Give the listing again word for word, excluding the pictures it contains.

» **SOURCE MATERIAL**
>>>>>

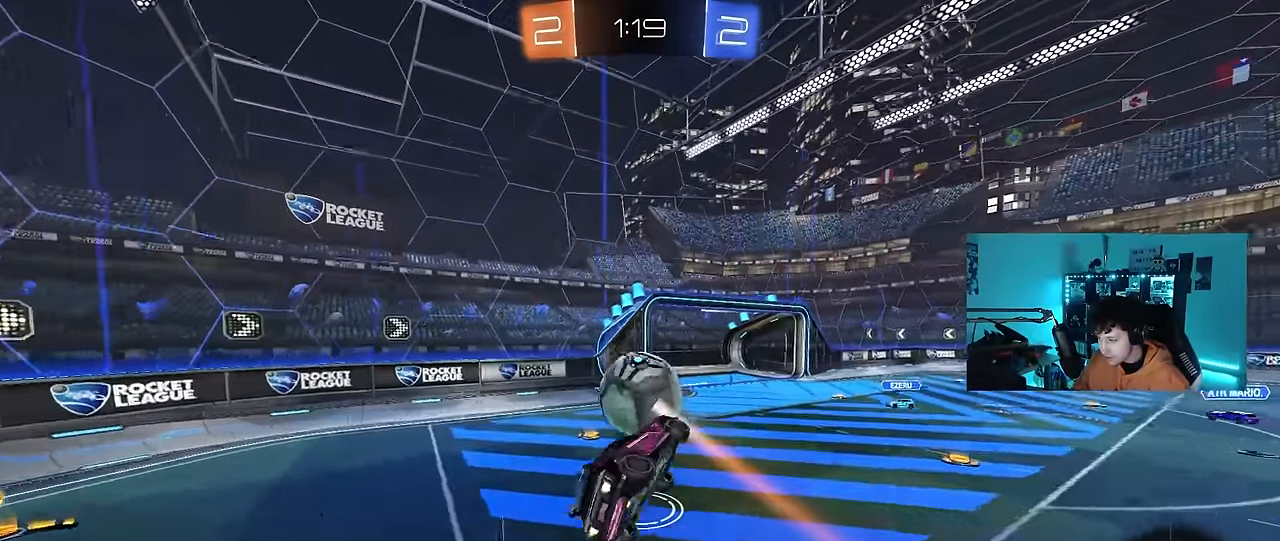
{"keys": ["a", "s", "shift"], "mouse": ["left"], "events": [[34, "a", "down"], [34, "d", "up"], [34, "w", "down"], [217, "shift", "down"], [217, "w", "up"], [317, "s", "down"], [350, "s", "up"], [450, "s", "down"]]}
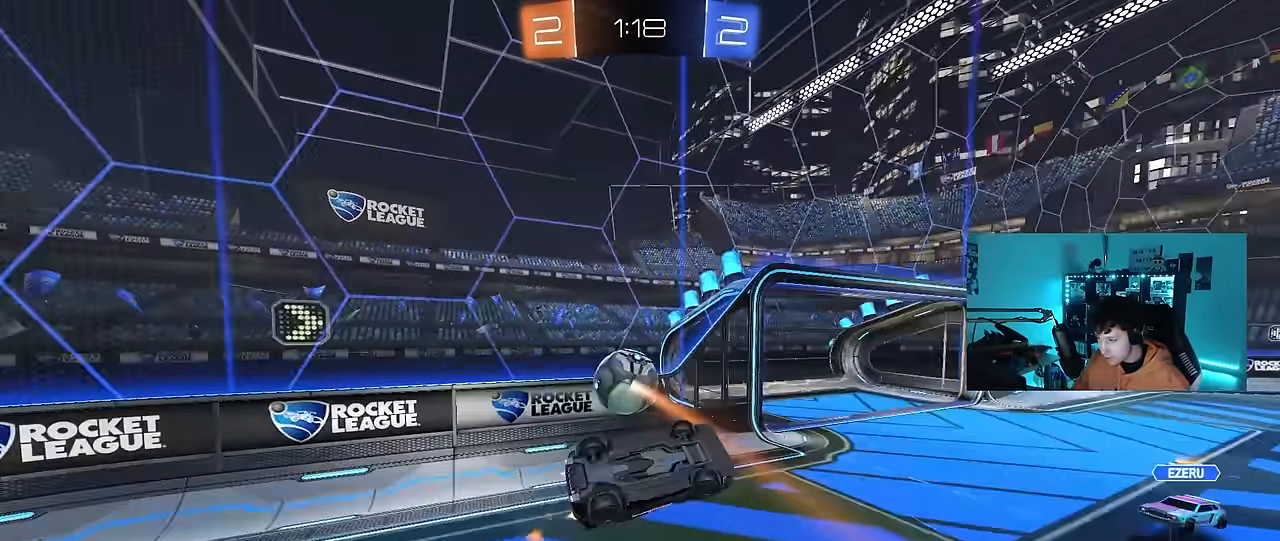
{"keys": ["a", "shift"], "mouse": [], "events": [[50, "s", "up"], [84, "d", "down"], [134, "a", "up"], [134, "shift", "up"], [234, "w", "down"], [417, "a", "down"], [417, "d", "up"], [417, "shift", "down"], [467, "mouse_left", "up"], [467, "w", "up"]]}
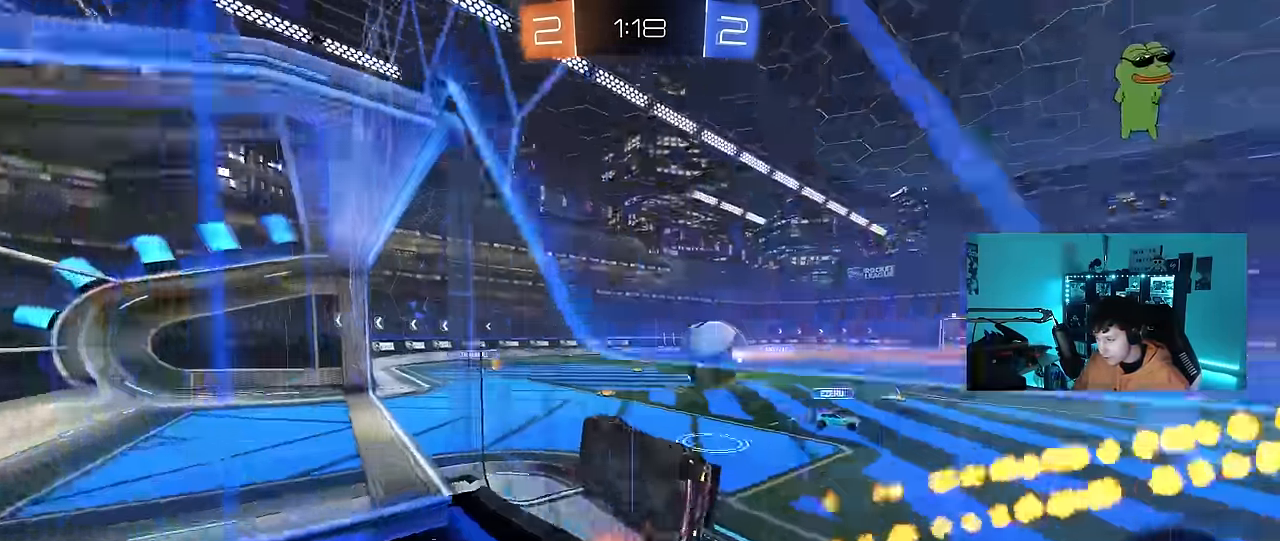
{"keys": ["a", "shift"], "mouse": ["left"], "events": [[67, "w", "down"], [100, "mouse_left", "down"], [100, "shift", "up"], [200, "a", "up"], [200, "mouse_right", "down"], [200, "w", "up"], [300, "a", "down"], [300, "s", "down"], [300, "shift", "down"], [384, "mouse_right", "up"], [434, "s", "up"]]}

<<<<<

» **THE COMPLETED TASK**
{"keys": ["a", "s", "shift"], "mouse": ["left"], "events": [[34, "a", "down"], [34, "d", "up"], [34, "w", "down"], [217, "shift", "down"], [217, "w", "up"], [317, "s", "down"], [350, "s", "up"], [450, "s", "down"]]}
{"keys": ["a", "shift"], "mouse": [], "events": [[50, "s", "up"], [84, "d", "down"], [134, "a", "up"], [134, "shift", "up"], [234, "w", "down"], [417, "a", "down"], [417, "d", "up"], [417, "shift", "down"], [467, "mouse_left", "up"], [467, "w", "up"]]}
{"keys": ["a", "shift"], "mouse": ["left"], "events": [[67, "w", "down"], [100, "mouse_left", "down"], [100, "shift", "up"], [200, "a", "up"], [200, "mouse_right", "down"], [200, "w", "up"], [300, "a", "down"], [300, "s", "down"], [300, "shift", "down"], [384, "mouse_right", "up"], [434, "s", "up"]]}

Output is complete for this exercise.